* Set task 1 *
Answer these questions about the passage on bicycle tire tread:
(a) Besides helping sell the tire, what might light tread provide?
(b) What do the best road tires look like?
(c) What is much "knobbier" than the tread features of a good quality road tire?

* Document segment *
====
That will be because the lightly treaded tyres you happened to try had a compound that had better wet weather grip than the pure slicks, not because of the tread itself. There's nothing wrong with light tread - ie grooves in a tyre - but it doesn't really do anything useful except sell the tyre, and perhaps provide a wear marker. From the Sheldon Brown again - always the first place to look for cycling advice -


Bicycle tires for on-road use have no need of any sort of tread features; in fact, the best road tires are perfectly smooth, with no tread at all!

Unfortunately, most people assume that a smooth tire will be slippery, so this type of tire is difficult to sell to unsophisticated cyclists. Most tire makers cater to this by putting a very fine pattern on their tires, mainly for cosmetic and marketing reasons. If you examine a section of asphalt or concrete, you'll see that the texture of the road itself is much "knobbier" than the tread features of a good quality road tire. Since the tire is flexible, even a slick tire deforms as it comes into contact with the pavement, acquiring the shape of the pavement texture, only while incontact with the road.
====
* Exercise data *

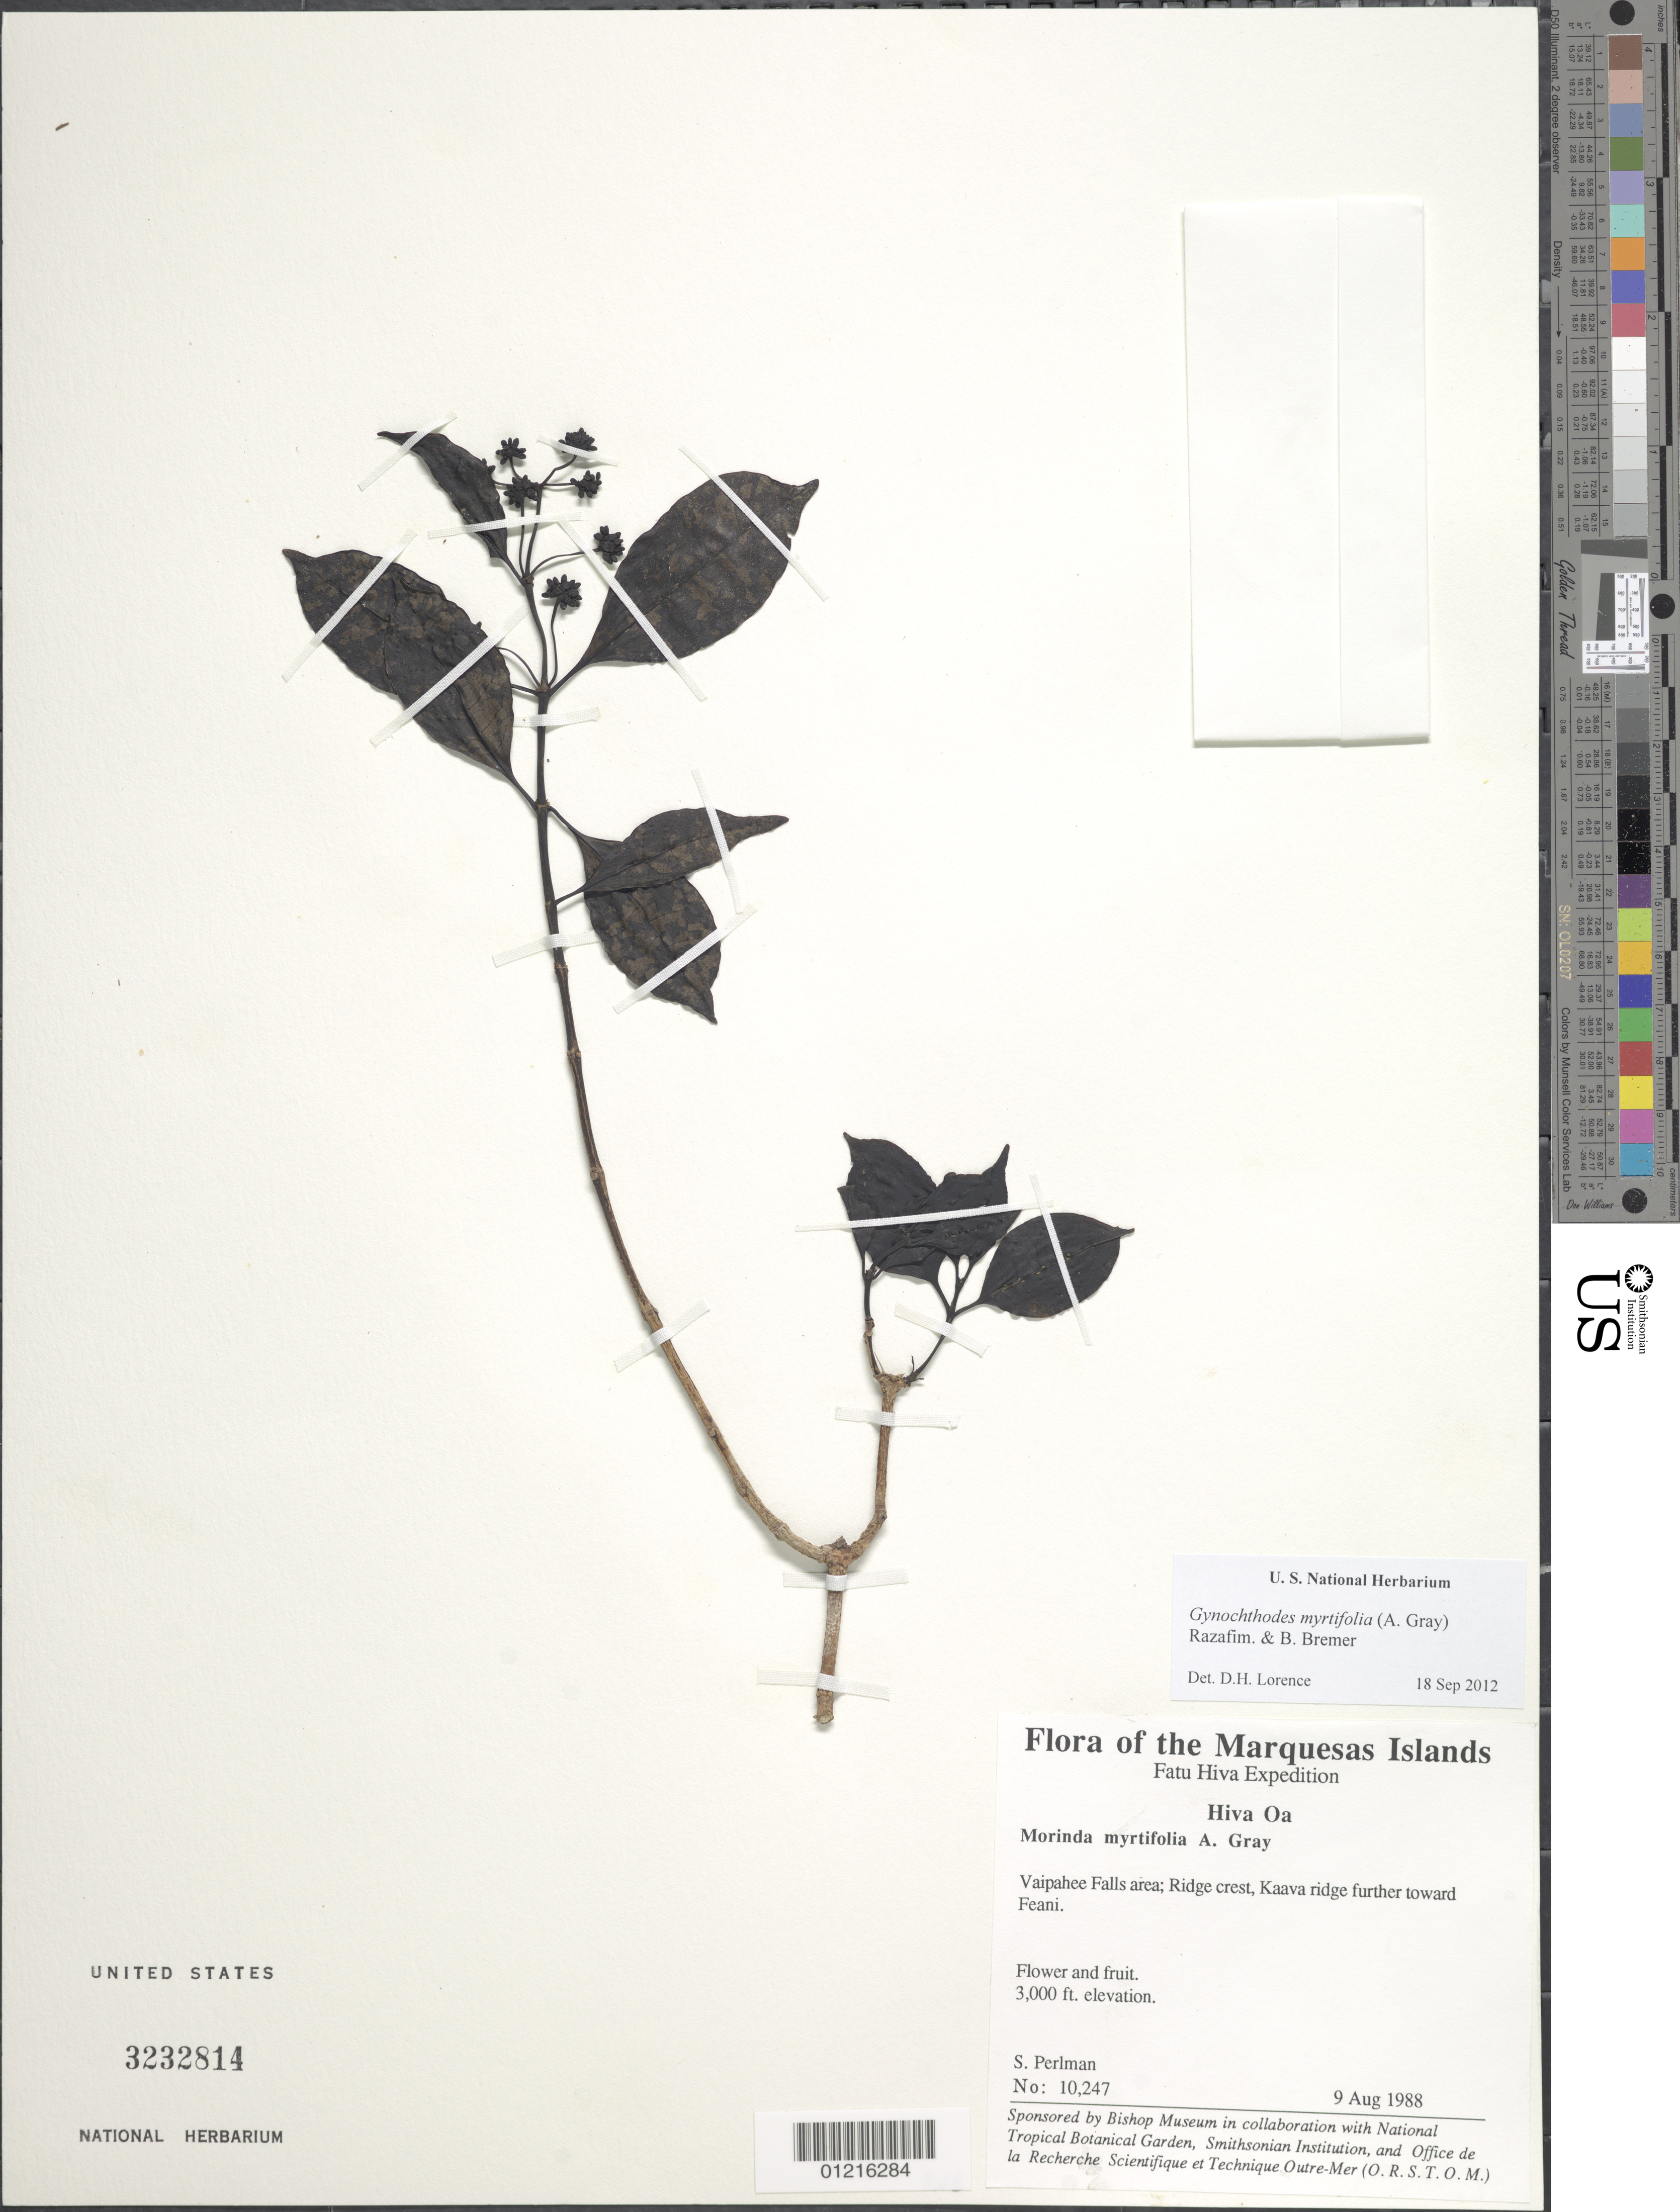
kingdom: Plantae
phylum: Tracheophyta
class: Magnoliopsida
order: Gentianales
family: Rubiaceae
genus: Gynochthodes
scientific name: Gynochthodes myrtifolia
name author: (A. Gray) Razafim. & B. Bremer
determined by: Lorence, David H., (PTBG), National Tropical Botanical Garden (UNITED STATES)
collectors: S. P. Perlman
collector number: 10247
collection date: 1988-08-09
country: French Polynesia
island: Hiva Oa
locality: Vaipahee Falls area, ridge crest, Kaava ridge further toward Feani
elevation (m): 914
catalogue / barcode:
====
* Set task 2 *
Reproduce the listing word for word, from its first line through the line containing "collection date: 1988-08-09", and include that line. Leave the pictures out.

* Worked solution 1 *
(a) A wear marker.
(b) They are perfectly smooth, with no tread at all.
(c) The texture of the road itself.

* Worked solution 2 *
kingdom: Plantae
phylum: Tracheophyta
class: Magnoliopsida
order: Gentianales
family: Rubiaceae
genus: Gynochthodes
scientific name: Gynochthodes myrtifolia
name author: (A. Gray) Razafim. & B. Bremer
determined by: Lorence, David H., (PTBG), National Tropical Botanical Garden (UNITED STATES)
collectors: S. P. Perlman
collector number: 10247
collection date: 1988-08-09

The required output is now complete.